София с отчаяньем чувствовала, что муж отдаляется, у него свои заботы, заслоняющие тягу в ее опочивальню. А той самой связи все не было. Неужели она бесплодна?! Старая нянька твердила, что нет, но можно ли быть уверенной?

Фиораванти

Иван Васильевич чувствовал себя виновным в смерти митрополита Филиппа, пусть не прямо, но виновным.

Еще в начале апреля в воскресенье в ночь вдруг полыхнуло в Кремле у церкви Рождества Богородицы, давней, построенной еще женой Дмитрия Донского княгиней Евдокией. Но разве огонь спрашивает, кто и когда строил? Нет, он пожирает все, что может гореть, не разбирая, церкви то, хоромы или избы в посаде.

София навсегда запомнила этот ужас гудящего пламени, людских криков и паники. Большинство пожаров начинаются ночью, оттого они еще страшней.

В Кремле горело сильно — и боярские хоромы, и церкви, и амбары, занялись даже митрополичьи палаты. Князь никогда не оставался в стороне, если Москва горела, он не щадил ни себя, ни своих людей. Толково распоряжался, сам брал багор, чтобы рядом с дружинниками и дворовыми растаскивать загоревшееся строение. Иного выхода не было — воды из Москвы-реки, чтобы потушить большой пожар, не натаскаешь. Конечно, лили и воду, но главным было — не пустить огонь дальше. Ради этого и раскидывали по бревнышку то, что огонь успел зацепить.

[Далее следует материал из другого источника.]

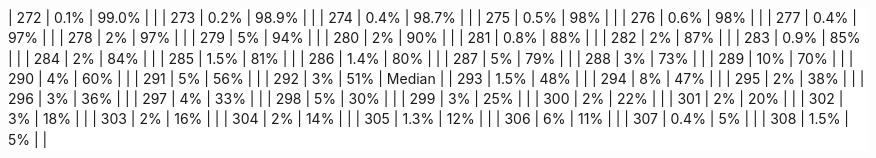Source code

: | 272 | 0.1% | 99.0% |  |
| 273 | 0.2% | 98.9% |  |
| 274 | 0.4% | 98.7% |  |
| 275 | 0.5% | 98% |  |
| 276 | 0.6% | 98% |  |
| 277 | 0.4% | 97% |  |
| 278 | 2% | 97% |  |
| 279 | 5% | 94% |  |
| 280 | 2% | 90% |  |
| 281 | 0.8% | 88% |  |
| 282 | 2% | 87% |  |
| 283 | 0.9% | 85% |  |
| 284 | 2% | 84% |  |
| 285 | 1.5% | 81% |  |
| 286 | 1.4% | 80% |  |
| 287 | 5% | 79% |  |
| 288 | 3% | 73% |  |
| 289 | 10% | 70% |  |
| 290 | 4% | 60% |  |
| 291 | 5% | 56% |  |
| 292 | 3% | 51% | Median |
| 293 | 1.5% | 48% |  |
| 294 | 8% | 47% |  |
| 295 | 2% | 38% |  |
| 296 | 3% | 36% |  |
| 297 | 4% | 33% |  |
| 298 | 5% | 30% |  |
| 299 | 3% | 25% |  |
| 300 | 2% | 22% |  |
| 301 | 2% | 20% |  |
| 302 | 3% | 18% |  |
| 303 | 2% | 16% |  |
| 304 | 2% | 14% |  |
| 305 | 1.3% | 12% |  |
| 306 | 6% | 11% |  |
| 307 | 0.4% | 5% |  |
| 308 | 1.5% | 5% |  |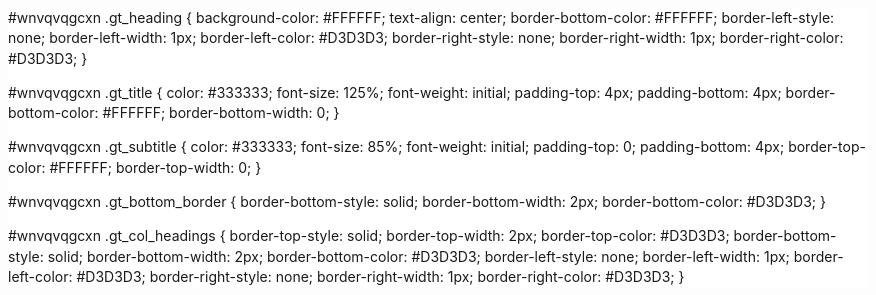 #wnvqvqgcxn .gt_heading {
  background-color: #FFFFFF;
  text-align: center;
  border-bottom-color: #FFFFFF;
  border-left-style: none;
  border-left-width: 1px;
  border-left-color: #D3D3D3;
  border-right-style: none;
  border-right-width: 1px;
  border-right-color: #D3D3D3;
}

#wnvqvqgcxn .gt_title {
  color: #333333;
  font-size: 125%;
  font-weight: initial;
  padding-top: 4px;
  padding-bottom: 4px;
  border-bottom-color: #FFFFFF;
  border-bottom-width: 0;
}

#wnvqvqgcxn .gt_subtitle {
  color: #333333;
  font-size: 85%;
  font-weight: initial;
  padding-top: 0;
  padding-bottom: 4px;
  border-top-color: #FFFFFF;
  border-top-width: 0;
}

#wnvqvqgcxn .gt_bottom_border {
  border-bottom-style: solid;
  border-bottom-width: 2px;
  border-bottom-color: #D3D3D3;
}

#wnvqvqgcxn .gt_col_headings {
  border-top-style: solid;
  border-top-width: 2px;
  border-top-color: #D3D3D3;
  border-bottom-style: solid;
  border-bottom-width: 2px;
  border-bottom-color: #D3D3D3;
  border-left-style: none;
  border-left-width: 1px;
  border-left-color: #D3D3D3;
  border-right-style: none;
  border-right-width: 1px;
  border-right-color: #D3D3D3;
}
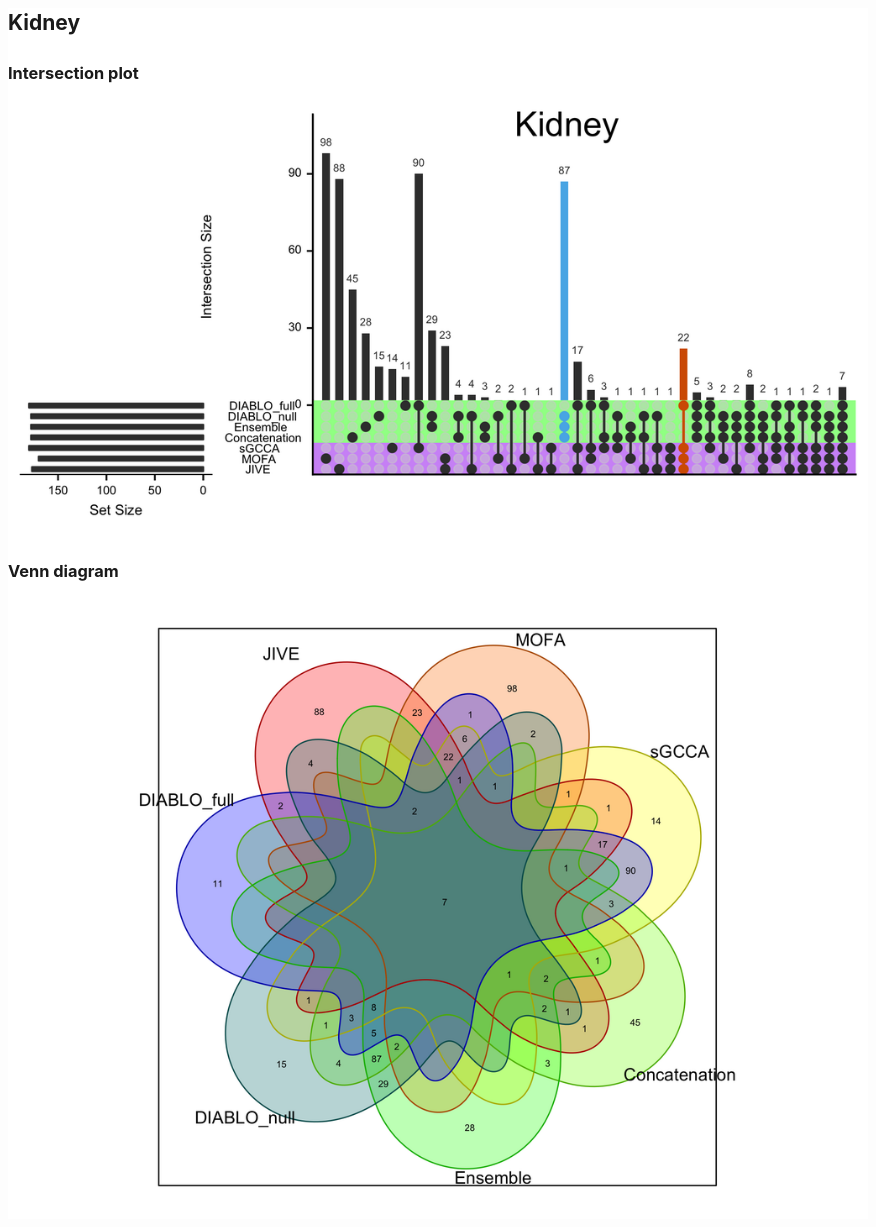 ## Kidney

### Intersection plot

<img src="Figures/kidney_overlap-1.png" width="100%" />

### Venn diagram

<img src="benchmarking_enrichmentConnectivity_files/figure-html/unnamed-chunk-11-1.png" width="100%" />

На сей раз княжеский дворец спасти успели, а вот житные дворы его и всей Москвы выгорели дотла, сгорел двор князя Бориса Васильевича, пострадали верхи крепостных башен, но самое страшное — огонь начисто спалил митрополичий двор! Митрополит Филипп остался бездомным, в его покоях сгорело много святынь!

Самого митрополита, когда занялось, увезли из Москвы, как и княгинь, и домочадцев государя. Филипп вернулся на пепелище только утром, увидел погибель всего дорогого сердцу, не выдержал и долго лежал ничком в Успенском соборе. Не злато и серебро жалел, а святыни, узрев в пожаре гнев Божий.

Напрасно успокаивал великий князь, обещая и палаты каменные взамен сгоревших деревянных отстроить, и всего, что пропало, из своих запасов дать, и многим другим помочь, что понадобится, например на иконописцев денег дать… И без того больной митрополит вовсе слег, просил у князя об одном: отпустить его в монастырь, чтобы успеть причаститься и собороваться. Но Иван Васильевич испугался, что не успеют довезти в Троице-Сергиеву обитель, приказал доставить на подворье Троице-Сергиева монастыря в Кремле, где тот и скончался.

Наверное, князь жалел, что не отпустил митрополита из Москвы в обитель раньше, был бы Филипп жив. Но сделанного не воротишь. А по Москве расползся слух, что митрополит о том жалел перед смертью, что не воспротивился женитьбе государя на Римлянке. Это она навлекла беду на Москву, она виновата. Словно Москва до Софии не горела, словно ее присутствие высекло искру, от которой занялась церковь Рождества Богородицы.

Иван Васильевич не слушал эти глупости, но осадок все равно остался.

Особенно когда выяснилось, что митрополит долгие годы носил на теле под рясой вериги — тяжелые цепи, о чем никто не догадывался! Обнаружили только когда стали готовить тело к погребению. Это известие потрясло Москву, государь приказал повесить вериги над гробницей умершего митрополита, к ним тут же стали стекаться верующие, чтобы поклониться такому необычному святителю.